クレアも微笑んでウェントゥスの頭を優しく撫でて言った。
「ウェントゥス。怖かったね?もう守護者から離れてはだめよ?」
「ピィー」
メロディの腕の中のウェントゥスは、不服そうに鳴いた。ドラゴンの言葉がわからなくとも、鳴き声と表情でさっする事ができた。
フランマはポンと手を叩いてから言った。
「おお、その事だがな。ウェントゥスは人間にとても興味を持っておる。我の目を盗んでは人間のいる所に行ってしまうのだ。だからしばらくウェントゥスをお前たちの所で預かってくれまいか?」
フランマの言葉にクレアはカチリと固まってしまった。彼女は今何と言っただろうか。ウェントゥスを預かってほしいと言われたような気がする。子ドラゴンのウェントゥスを預かれば、またドラゴンハンターに狙われてしまうかもしれない。今回は何とか撃退できたが、次も勝てるとはかぎらない。

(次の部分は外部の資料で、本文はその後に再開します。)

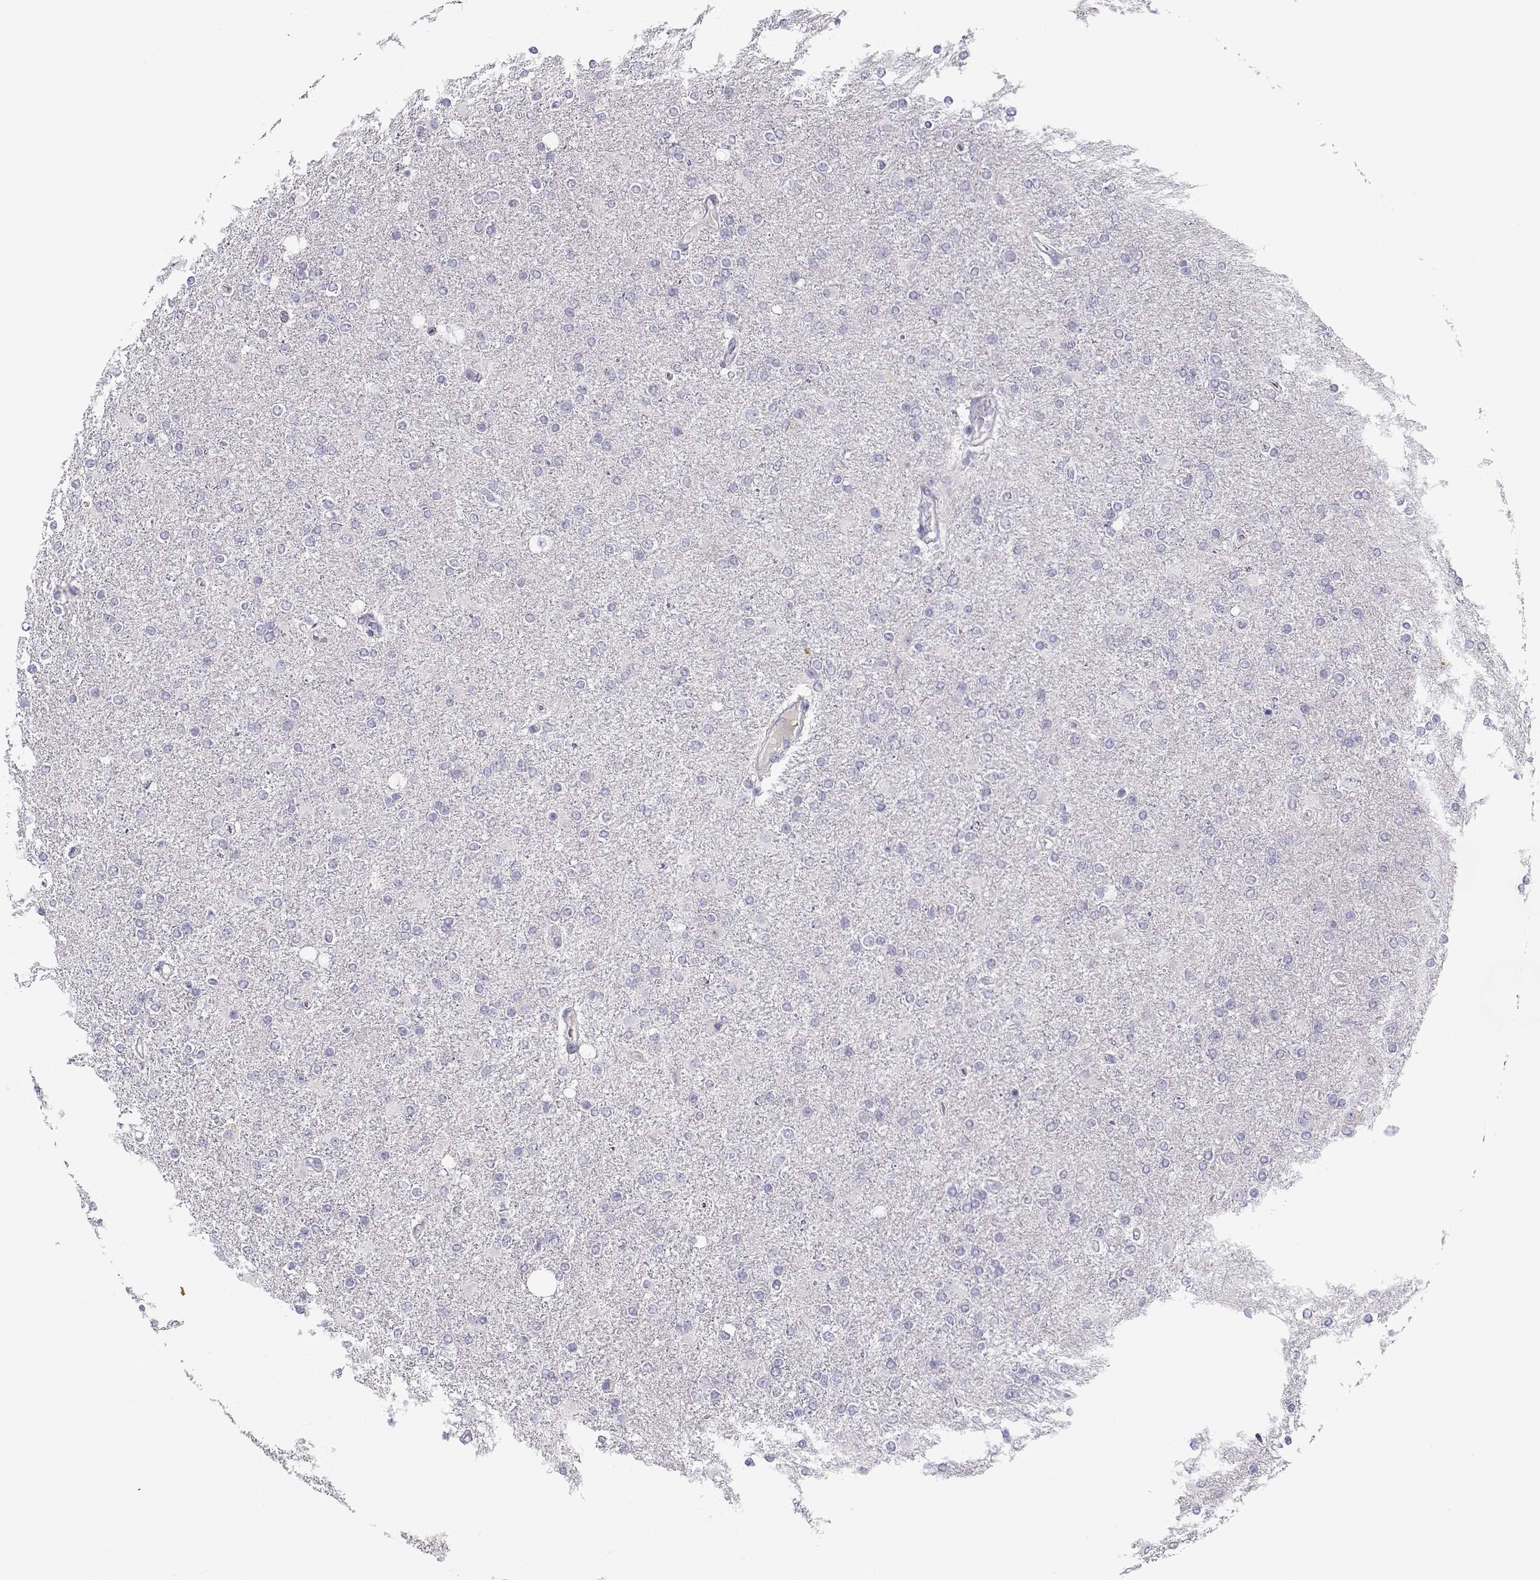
{"staining": {"intensity": "negative", "quantity": "none", "location": "none"}, "tissue": "glioma", "cell_type": "Tumor cells", "image_type": "cancer", "snomed": [{"axis": "morphology", "description": "Glioma, malignant, High grade"}, {"axis": "topography", "description": "Cerebral cortex"}], "caption": "An immunohistochemistry micrograph of glioma is shown. There is no staining in tumor cells of glioma.", "gene": "CREB3L3", "patient": {"sex": "male", "age": 70}}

ウェントゥスを抱っこしたメロディは、ウェントゥスと一緒にいられるの?嬉しいと言って、素直に喜んでいる。これはまずい。このままでは子ドラゴンを預かる感じになっている。クレアは慌ててフランマに言った。
「もし、またウェントゥスを狙うドラゴンハンターがやってらきたらどうしましょう?」
「うむ。もしウェントゥスに危険がおよべば我がすぐ駆けつける。大船に乗った気でいるがよい」
クレアはぼう然とした。城下町に巨大なファイャードラゴンが現れてはたまらない。何としても自分たちでウェントゥスを守らなければと思った。